__Task material__.
___

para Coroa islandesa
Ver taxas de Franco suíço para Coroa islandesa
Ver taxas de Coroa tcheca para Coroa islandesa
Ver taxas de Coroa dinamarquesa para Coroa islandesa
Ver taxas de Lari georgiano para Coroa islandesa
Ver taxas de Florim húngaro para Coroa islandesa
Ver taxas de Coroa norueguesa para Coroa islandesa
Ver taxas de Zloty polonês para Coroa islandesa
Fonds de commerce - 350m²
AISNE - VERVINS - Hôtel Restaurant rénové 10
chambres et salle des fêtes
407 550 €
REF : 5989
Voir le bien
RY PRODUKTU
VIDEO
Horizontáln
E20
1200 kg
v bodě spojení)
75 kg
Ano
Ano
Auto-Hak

___

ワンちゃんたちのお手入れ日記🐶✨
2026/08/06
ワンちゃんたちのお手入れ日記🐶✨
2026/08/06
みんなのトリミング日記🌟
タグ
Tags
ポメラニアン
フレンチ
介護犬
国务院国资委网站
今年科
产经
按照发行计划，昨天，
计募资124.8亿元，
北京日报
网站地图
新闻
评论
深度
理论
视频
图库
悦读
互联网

___

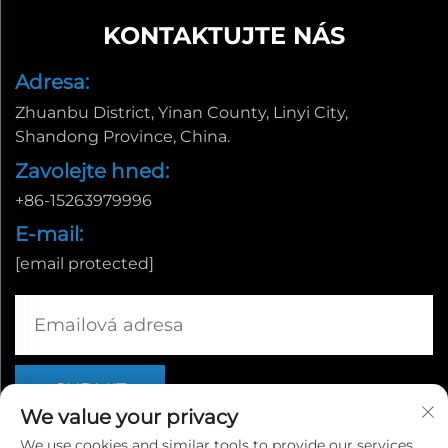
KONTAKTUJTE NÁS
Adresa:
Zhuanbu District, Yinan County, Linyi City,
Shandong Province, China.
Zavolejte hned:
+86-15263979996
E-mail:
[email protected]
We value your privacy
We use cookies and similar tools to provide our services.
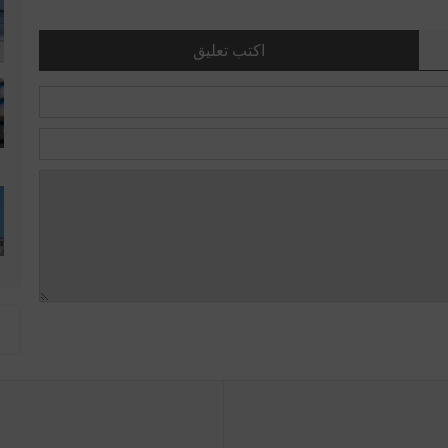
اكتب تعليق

___

__Problem requirements__.
Which lines in the records contain the string "Coroa"? Copy each of them.

__Solution to the problem__.
para Coroa islandesa
Ver taxas de Franco suíço para Coroa islandesa
Ver taxas de Coroa tcheca para Coroa islandesa
Ver taxas de Coroa dinamarquesa para Coroa islandesa
Ver taxas de Lari georgiano para Coroa islandesa
Ver taxas de Florim húngaro para Coroa islandesa
Ver taxas de Coroa norueguesa para Coroa islandesa
Ver taxas de Zloty polonês para Coroa islandesa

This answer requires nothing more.